■ **Data supplied**
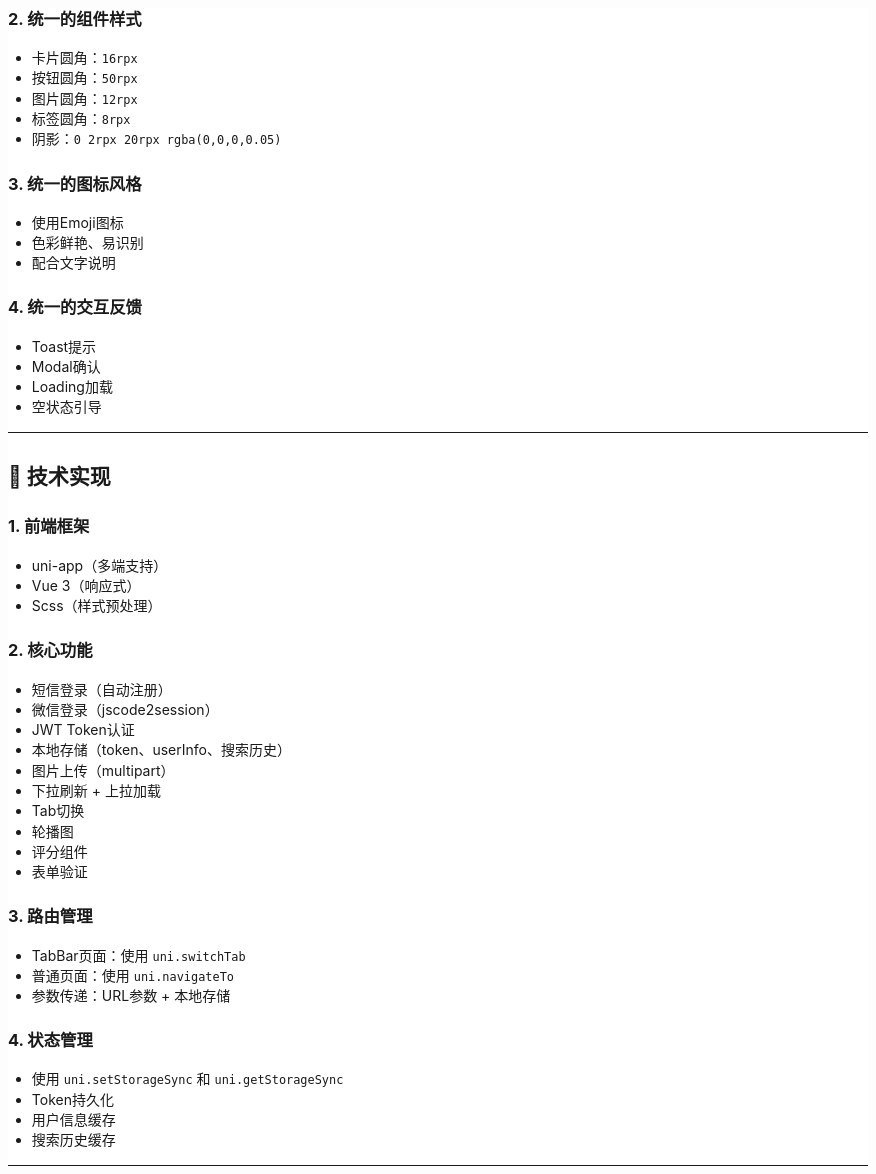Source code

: ### 2. 统一的组件样式
- 卡片圆角：`16rpx`
- 按钮圆角：`50rpx`
- 图片圆角：`12rpx`
- 标签圆角：`8rpx`
- 阴影：`0 2rpx 20rpx rgba(0,0,0,0.05)`

### 3. 统一的图标风格
- 使用Emoji图标
- 色彩鲜艳、易识别
- 配合文字说明

### 4. 统一的交互反馈
- Toast提示
- Modal确认
- Loading加载
- 空状态引导

---

## 🔧 技术实现

### 1. 前端框架
- uni-app（多端支持）
- Vue 3（响应式）
- Scss（样式预处理）

### 2. 核心功能
- 短信登录（自动注册）
- 微信登录（jscode2session）
- JWT Token认证
- 本地存储（token、userInfo、搜索历史）
- 图片上传（multipart）
- 下拉刷新 + 上拉加载
- Tab切换
- 轮播图
- 评分组件
- 表单验证

### 3. 路由管理
- TabBar页面：使用 `uni.switchTab`
- 普通页面：使用 `uni.navigateTo`
- 参数传递：URL参数 + 本地存储

### 4. 状态管理
- 使用 `uni.setStorageSync` 和 `uni.getStorageSync`
- Token持久化
- 用户信息缓存
- 搜索历史缓存

---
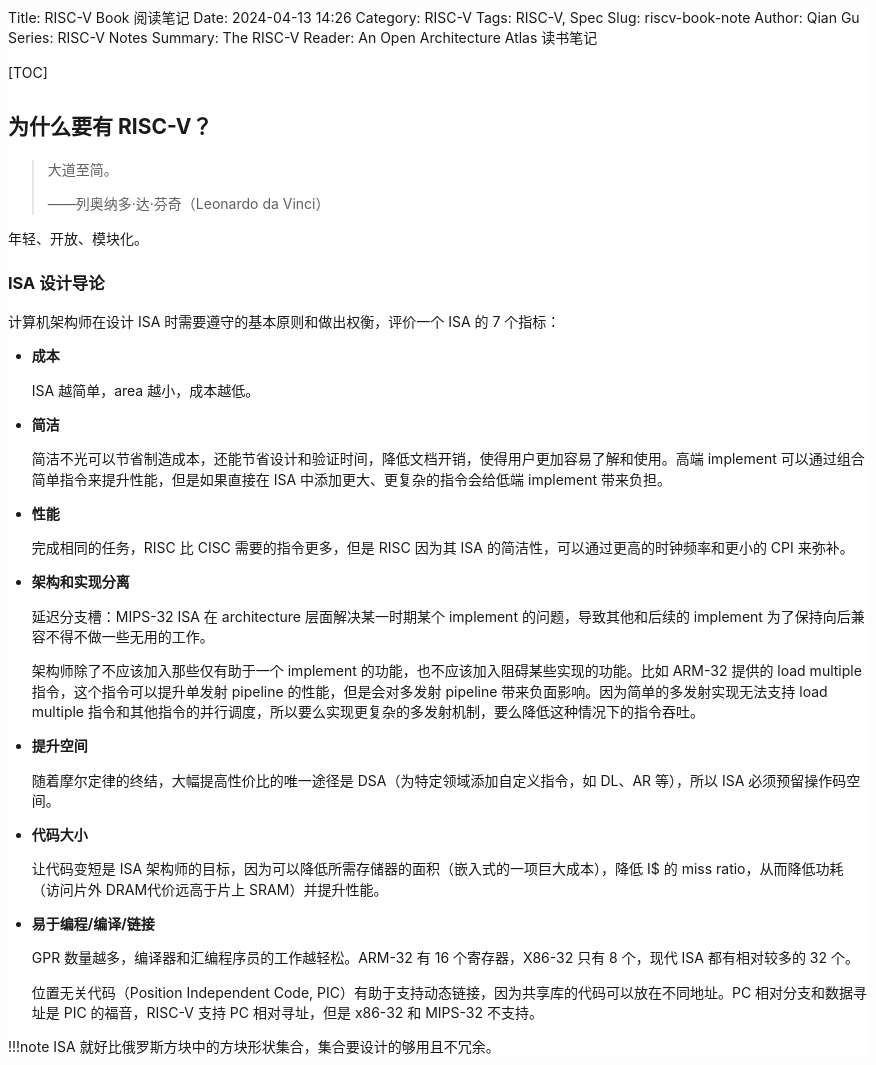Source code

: Title: RISC-V Book 阅读笔记
Date: 2024-04-13 14:26
Category: RISC-V
Tags: RISC-V, Spec
Slug: riscv-book-note
Author: Qian Gu
Series: RISC-V Notes
Summary: The RISC-V Reader: An Open Architecture Atlas 读书笔记

[TOC]

## 为什么要有 RISC-V？

> 大道至简。
>
> ——列奥纳多·达·芬奇（Leonardo da Vinci）

年轻、开放、模块化。

### ISA 设计导论

计算机架构师在设计 ISA 时需要遵守的基本原则和做出权衡，评价一个 ISA 的 7 个指标：

+  **成本** 

    ISA 越简单，area 越小，成本越低。

+  **简洁** 

    简洁不光可以节省制造成本，还能节省设计和验证时间，降低文档开销，使得用户更加容易了解和使用。高端 implement 可以通过组合简单指令来提升性能，但是如果直接在 ISA 中添加更大、更复杂的指令会给低端 implement 带来负担。

+  **性能** 

     完成相同的任务，RISC 比 CISC 需要的指令更多，但是 RISC 因为其 ISA 的简洁性，可以通过更高的时钟频率和更小的 CPI 来弥补。

+  **架构和实现分离** 

    延迟分支槽：MIPS-32 ISA 在 architecture 层面解决某一时期某个 implement 的问题，导致其他和后续的 implement 为了保持向后兼容不得不做一些无用的工作。

    架构师除了不应该加入那些仅有助于一个 implement 的功能，也不应该加入阻碍某些实现的功能。比如 ARM-32 提供的 load multiple 指令，这个指令可以提升单发射 pipeline 的性能，但是会对多发射 pipeline 带来负面影响。因为简单的多发射实现无法支持 load multiple 指令和其他指令的并行调度，所以要么实现更复杂的多发射机制，要么降低这种情况下的指令吞吐。

+  **提升空间** 

    随着摩尔定律的终结，大幅提高性价比的唯一途径是 DSA（为特定领域添加自定义指令，如 DL、AR 等），所以 ISA 必须预留操作码空间。

+  **代码大小** 

    让代码变短是 ISA 架构师的目标，因为可以降低所需存储器的面积（嵌入式的一项巨大成本），降低 I$ 的 miss ratio，从而降低功耗（访问片外 DRAM代价远高于片上 SRAM）并提升性能。

+  **易于编程/编译/链接** 

    GPR 数量越多，编译器和汇编程序员的工作越轻松。ARM-32 有 16 个寄存器，X86-32 只有 8 个，现代 ISA 都有相对较多的 32 个。

    位置无关代码（Position Independent Code, PIC）有助于支持动态链接，因为共享库的代码可以放在不同地址。PC 相对分支和数据寻址是 PIC 的福音，RISC-V 支持 PC 相对寻址，但是 x86-32 和 MIPS-32 不支持。

!!!note
    ISA 就好比俄罗斯方块中的方块形状集合，集合要设计的够用且不冗余。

■ **Exercise directions**
Beginning at the line above that contains "- Vue 3（响应式）", repeat each line exactly through the one that contains "Series: RISC-V Notes", and leave out the pictures.

■ **Exercise solution**
- Vue 3（响应式）
- Scss（样式预处理）

### 2. 核心功能
- 短信登录（自动注册）
- 微信登录（jscode2session）
- JWT Token认证
- 本地存储（token、userInfo、搜索历史）
- 图片上传（multipart）
- 下拉刷新 + 上拉加载
- Tab切换
- 轮播图
- 评分组件
- 表单验证

### 3. 路由管理
- TabBar页面：使用 `uni.switchTab`
- 普通页面：使用 `uni.navigateTo`
- 参数传递：URL参数 + 本地存储

### 4. 状态管理
- 使用 `uni.setStorageSync` 和 `uni.getStorageSync`
- Token持久化
- 用户信息缓存
- 搜索历史缓存

---
Source code

: Title: RISC-V Book 阅读笔记
Date: 2024-04-13 14:26
Category: RISC-V
Tags: RISC-V, Spec
Slug: riscv-book-note
Author: Qian Gu
Series: RISC-V Notes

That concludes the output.